_Questions on the material:_
**a.** Rewrite the passage of the diffusion models article starting with "Image illustrative" and going on through "level of detail.", putting "picture generation" wherever "image generation" appears.
**b.** According to the diffusion models article, in what year did diffusion models take the world by storm?

_Text:_
........

Overfit#1: Denoising Diffusion Probabilistic Models - Basics of Diffusion models

Image illustrative

A deep dive into DDPMs.

Motivation - The generation trilemma

Diffusion models are image generation deep learning models, able to generate highly-realistic images, usually from a text instruction. To put it briefly, they are to image generation what Large Language Models (LLMs) are to text generation.

Diffusion models took the world by storm in 2022. Since the release of open-source models (Stable Diffusion) and playgrounds (DALL-E from OpenAI, Midjourney), they have established themselves as the go-to solution to generate images.

When it comes to image generation, one expects three essential characteristics from a generative model:

High-quality outputs: the model should produce realistic images with a high level of detail.

........

_Supplied material:_
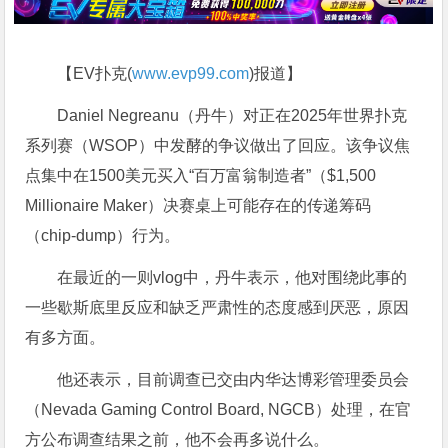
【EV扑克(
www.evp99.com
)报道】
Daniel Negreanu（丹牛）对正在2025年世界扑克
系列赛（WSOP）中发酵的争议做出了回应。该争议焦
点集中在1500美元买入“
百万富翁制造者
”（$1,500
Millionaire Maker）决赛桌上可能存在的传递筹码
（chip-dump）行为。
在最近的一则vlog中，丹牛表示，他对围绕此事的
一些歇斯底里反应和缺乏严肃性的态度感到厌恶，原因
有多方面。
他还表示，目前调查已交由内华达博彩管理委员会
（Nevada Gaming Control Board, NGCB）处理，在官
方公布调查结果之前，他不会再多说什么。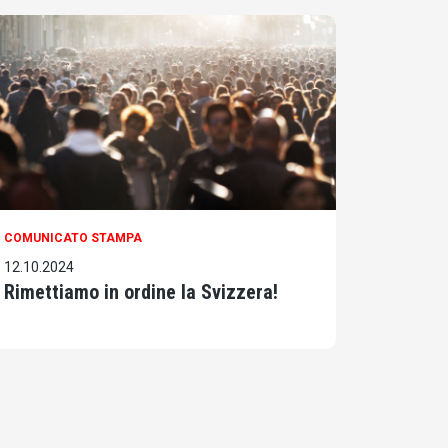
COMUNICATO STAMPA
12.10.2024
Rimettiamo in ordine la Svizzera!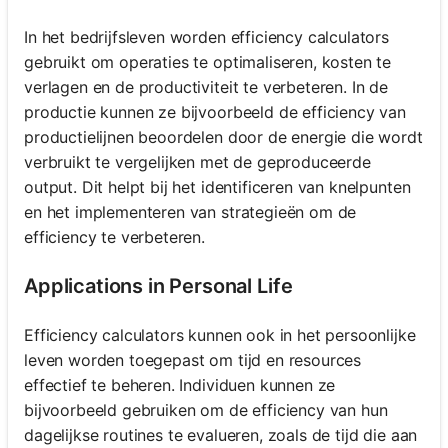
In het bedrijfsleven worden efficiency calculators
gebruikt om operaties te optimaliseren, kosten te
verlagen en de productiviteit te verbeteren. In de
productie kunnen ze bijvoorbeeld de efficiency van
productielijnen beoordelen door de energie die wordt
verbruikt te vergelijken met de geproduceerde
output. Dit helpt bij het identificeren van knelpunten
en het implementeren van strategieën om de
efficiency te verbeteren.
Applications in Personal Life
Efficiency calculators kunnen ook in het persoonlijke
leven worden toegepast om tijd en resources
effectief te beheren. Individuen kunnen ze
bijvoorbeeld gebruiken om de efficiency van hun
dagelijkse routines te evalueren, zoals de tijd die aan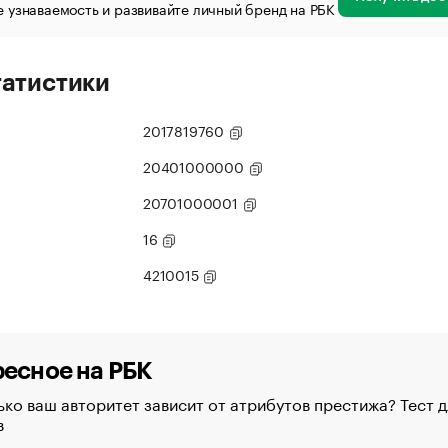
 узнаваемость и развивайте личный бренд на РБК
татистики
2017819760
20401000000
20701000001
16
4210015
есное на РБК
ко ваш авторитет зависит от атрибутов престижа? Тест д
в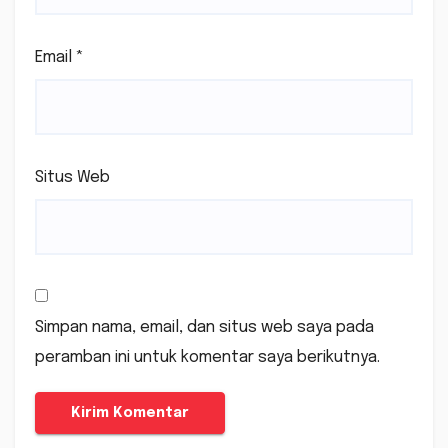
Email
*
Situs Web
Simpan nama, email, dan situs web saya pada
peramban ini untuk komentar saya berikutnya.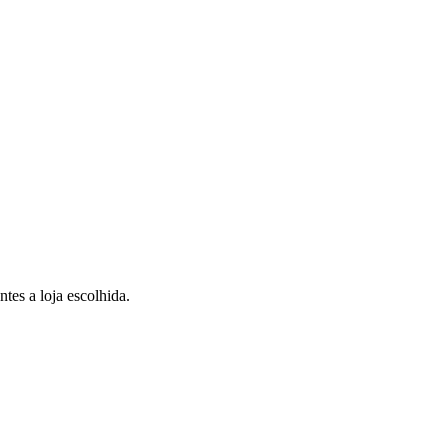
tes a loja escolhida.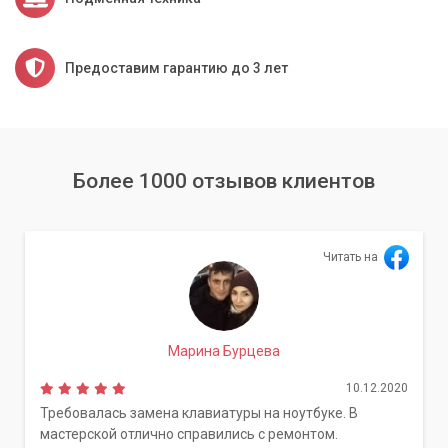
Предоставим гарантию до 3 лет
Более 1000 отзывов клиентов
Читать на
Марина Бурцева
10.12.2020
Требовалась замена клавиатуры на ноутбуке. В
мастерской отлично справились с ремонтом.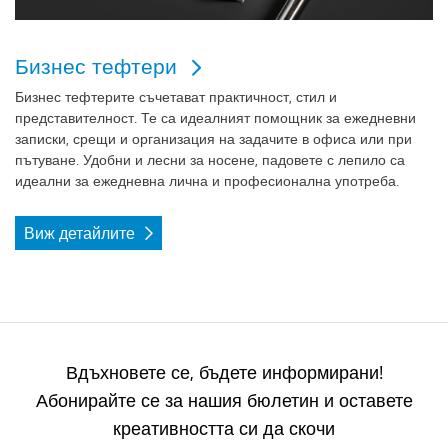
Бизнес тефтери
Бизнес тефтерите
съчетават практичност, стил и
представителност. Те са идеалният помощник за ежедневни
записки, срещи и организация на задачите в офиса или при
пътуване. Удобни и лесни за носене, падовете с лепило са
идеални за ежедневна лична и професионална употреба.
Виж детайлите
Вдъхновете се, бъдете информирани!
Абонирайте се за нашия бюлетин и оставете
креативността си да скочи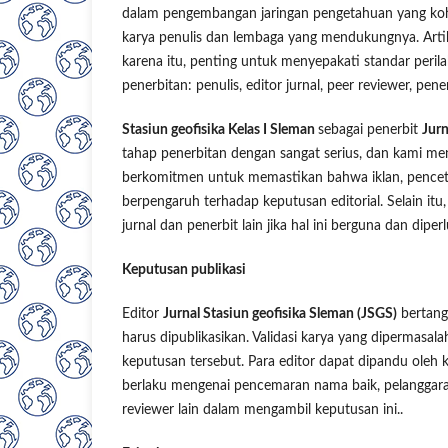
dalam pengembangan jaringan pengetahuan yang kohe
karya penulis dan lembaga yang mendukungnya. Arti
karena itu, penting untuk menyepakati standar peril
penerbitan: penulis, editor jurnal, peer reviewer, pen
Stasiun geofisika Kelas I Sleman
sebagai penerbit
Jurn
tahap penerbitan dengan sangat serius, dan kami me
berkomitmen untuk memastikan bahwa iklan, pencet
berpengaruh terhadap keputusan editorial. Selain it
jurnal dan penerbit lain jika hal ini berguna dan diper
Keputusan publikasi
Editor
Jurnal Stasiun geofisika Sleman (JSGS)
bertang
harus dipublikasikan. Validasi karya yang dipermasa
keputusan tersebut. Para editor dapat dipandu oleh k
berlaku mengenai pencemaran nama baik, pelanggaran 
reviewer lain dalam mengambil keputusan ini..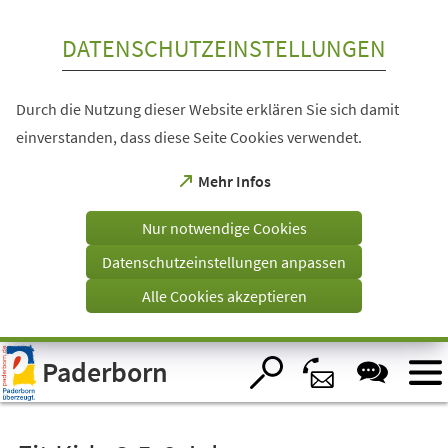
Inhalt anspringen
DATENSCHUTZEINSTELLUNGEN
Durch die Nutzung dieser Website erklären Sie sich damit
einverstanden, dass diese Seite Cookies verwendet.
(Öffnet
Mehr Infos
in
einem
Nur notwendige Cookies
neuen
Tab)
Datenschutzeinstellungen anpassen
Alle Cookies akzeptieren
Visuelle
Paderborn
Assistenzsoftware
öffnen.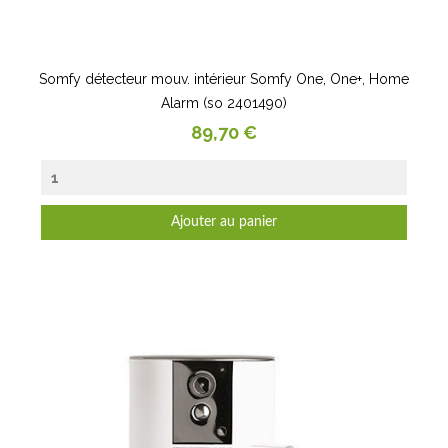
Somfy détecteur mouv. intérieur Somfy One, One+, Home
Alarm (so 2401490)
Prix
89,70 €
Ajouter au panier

........

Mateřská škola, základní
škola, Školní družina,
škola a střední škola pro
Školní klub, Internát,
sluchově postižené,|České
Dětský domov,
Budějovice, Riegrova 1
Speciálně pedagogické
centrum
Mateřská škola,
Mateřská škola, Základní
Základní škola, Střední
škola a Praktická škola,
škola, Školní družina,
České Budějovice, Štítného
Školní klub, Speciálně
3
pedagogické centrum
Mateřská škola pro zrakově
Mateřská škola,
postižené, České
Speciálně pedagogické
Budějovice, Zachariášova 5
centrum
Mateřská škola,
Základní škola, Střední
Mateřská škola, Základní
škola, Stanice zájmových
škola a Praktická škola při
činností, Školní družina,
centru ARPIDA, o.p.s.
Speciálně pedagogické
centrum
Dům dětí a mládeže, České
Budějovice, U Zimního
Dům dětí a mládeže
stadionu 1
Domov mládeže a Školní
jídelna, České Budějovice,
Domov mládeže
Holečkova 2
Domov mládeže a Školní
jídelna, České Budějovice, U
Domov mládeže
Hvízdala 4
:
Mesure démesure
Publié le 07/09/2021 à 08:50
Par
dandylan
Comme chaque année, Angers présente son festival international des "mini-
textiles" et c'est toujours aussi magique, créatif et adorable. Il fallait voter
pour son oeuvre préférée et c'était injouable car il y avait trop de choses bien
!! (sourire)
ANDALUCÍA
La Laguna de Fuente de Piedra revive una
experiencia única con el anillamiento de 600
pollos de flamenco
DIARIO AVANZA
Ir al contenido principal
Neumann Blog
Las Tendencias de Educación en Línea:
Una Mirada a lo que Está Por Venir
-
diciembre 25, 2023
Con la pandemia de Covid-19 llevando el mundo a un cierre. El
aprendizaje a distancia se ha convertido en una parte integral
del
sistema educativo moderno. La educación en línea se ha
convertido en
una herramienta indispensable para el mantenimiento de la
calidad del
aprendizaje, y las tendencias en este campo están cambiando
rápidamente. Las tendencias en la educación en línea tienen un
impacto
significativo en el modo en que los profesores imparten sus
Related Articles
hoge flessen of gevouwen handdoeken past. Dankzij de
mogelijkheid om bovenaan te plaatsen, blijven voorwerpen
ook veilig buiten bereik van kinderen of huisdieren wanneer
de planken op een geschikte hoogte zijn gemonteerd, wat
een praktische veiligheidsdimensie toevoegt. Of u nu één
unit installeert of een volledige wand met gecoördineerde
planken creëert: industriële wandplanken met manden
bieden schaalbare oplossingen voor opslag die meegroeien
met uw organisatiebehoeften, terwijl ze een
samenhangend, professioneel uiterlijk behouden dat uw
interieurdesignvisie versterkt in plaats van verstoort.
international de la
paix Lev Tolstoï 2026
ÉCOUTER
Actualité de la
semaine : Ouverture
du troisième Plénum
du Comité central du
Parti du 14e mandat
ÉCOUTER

........

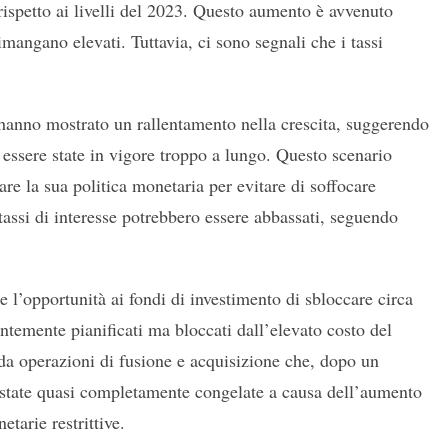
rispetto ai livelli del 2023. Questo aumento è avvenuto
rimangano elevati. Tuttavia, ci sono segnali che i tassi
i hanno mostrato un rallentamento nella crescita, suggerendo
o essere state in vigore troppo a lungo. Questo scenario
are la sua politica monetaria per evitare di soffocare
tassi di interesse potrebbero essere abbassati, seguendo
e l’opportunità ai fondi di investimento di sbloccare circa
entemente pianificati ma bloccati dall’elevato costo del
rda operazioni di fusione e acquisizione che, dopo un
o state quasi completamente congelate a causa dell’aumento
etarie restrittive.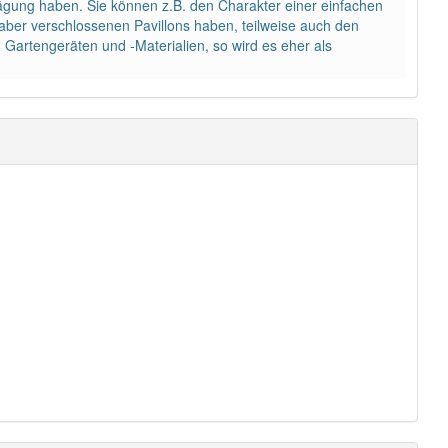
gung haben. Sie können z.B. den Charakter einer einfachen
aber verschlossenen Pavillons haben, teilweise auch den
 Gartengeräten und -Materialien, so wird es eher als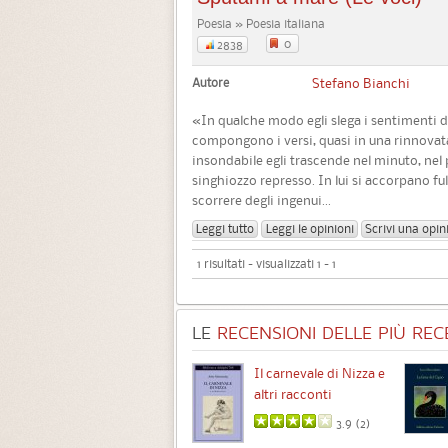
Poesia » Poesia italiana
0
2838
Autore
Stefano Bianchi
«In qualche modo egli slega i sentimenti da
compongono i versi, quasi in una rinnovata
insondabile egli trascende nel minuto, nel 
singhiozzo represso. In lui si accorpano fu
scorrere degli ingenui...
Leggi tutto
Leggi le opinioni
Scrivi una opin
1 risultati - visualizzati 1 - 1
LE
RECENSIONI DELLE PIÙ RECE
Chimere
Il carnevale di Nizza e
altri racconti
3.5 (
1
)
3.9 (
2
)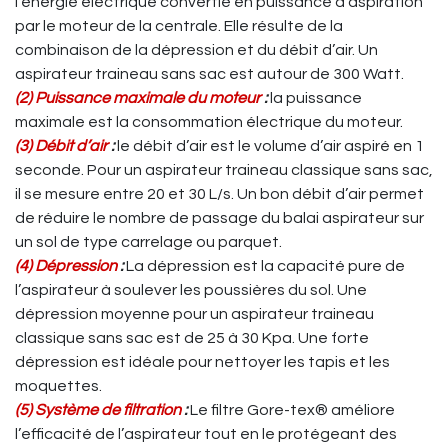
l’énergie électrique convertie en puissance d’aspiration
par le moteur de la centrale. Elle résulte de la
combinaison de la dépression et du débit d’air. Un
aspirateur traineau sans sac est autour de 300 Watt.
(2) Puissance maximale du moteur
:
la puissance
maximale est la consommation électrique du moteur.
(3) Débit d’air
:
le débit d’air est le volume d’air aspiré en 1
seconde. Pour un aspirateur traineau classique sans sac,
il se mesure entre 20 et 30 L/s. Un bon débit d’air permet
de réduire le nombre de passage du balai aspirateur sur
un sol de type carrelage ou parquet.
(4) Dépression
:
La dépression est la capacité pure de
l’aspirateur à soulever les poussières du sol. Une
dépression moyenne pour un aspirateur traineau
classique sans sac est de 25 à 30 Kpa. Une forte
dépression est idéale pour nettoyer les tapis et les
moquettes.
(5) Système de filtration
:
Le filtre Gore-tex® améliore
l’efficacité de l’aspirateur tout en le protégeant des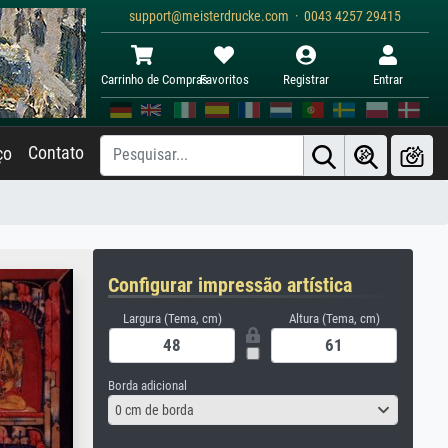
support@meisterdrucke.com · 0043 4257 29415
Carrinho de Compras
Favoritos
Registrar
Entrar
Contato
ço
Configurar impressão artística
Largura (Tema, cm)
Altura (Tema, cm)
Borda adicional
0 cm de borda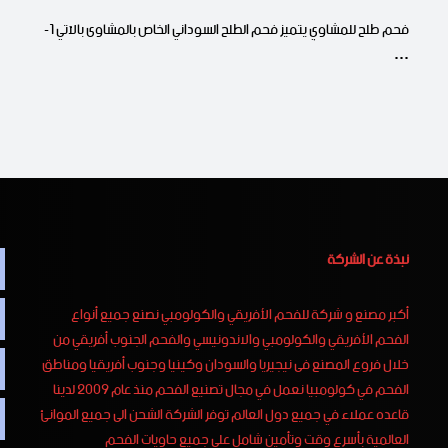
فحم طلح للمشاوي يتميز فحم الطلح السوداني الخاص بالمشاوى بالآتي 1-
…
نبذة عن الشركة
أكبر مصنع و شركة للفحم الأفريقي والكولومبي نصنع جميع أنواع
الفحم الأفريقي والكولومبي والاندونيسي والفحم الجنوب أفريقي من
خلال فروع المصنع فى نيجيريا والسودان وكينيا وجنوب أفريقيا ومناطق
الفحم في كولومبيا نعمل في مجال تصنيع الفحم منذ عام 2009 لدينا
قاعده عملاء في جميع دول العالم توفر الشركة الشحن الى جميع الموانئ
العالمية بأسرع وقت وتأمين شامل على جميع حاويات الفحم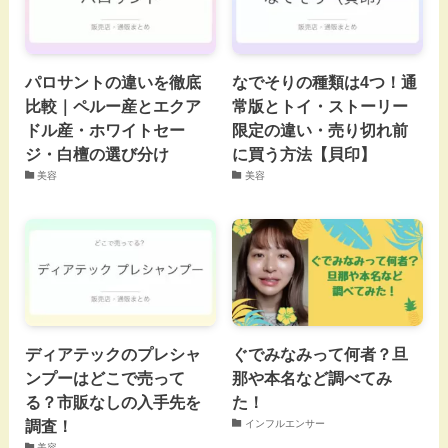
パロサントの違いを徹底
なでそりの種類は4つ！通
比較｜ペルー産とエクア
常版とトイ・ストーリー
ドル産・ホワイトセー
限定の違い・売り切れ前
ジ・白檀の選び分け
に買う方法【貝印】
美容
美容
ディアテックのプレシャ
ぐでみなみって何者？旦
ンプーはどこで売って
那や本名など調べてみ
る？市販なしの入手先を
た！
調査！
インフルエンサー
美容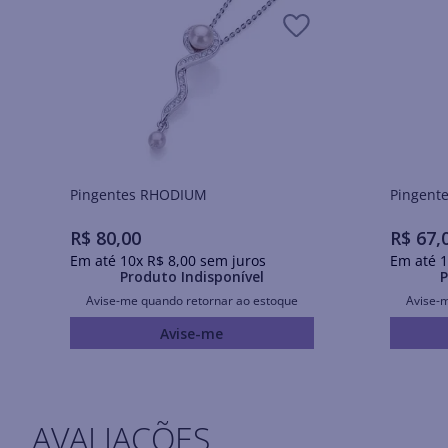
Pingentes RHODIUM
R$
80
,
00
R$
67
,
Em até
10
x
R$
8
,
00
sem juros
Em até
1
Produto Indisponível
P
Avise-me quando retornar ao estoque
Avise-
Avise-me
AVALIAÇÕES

........

_List of solutions:_
**a.**
Image illustrative

A deep dive into DDPMs.

Motivation - The generation trilemma

Diffusion models are picture generation deep learning models, able to generate highly-realistic images, usually from a text instruction. To put it briefly, they are to picture generation what Large Language Models (LLMs) are to text generation.

Diffusion models took the world by storm in 2022. Since the release of open-source models (Stable Diffusion) and playgrounds (DALL-E from OpenAI, Midjourney), they have established themselves as the go-to solution to generate images.

When it comes to picture generation, one expects three essential characteristics from a generative model:

High-quality outputs: the model should produce realistic images with a high level of detail.

**b.** 2022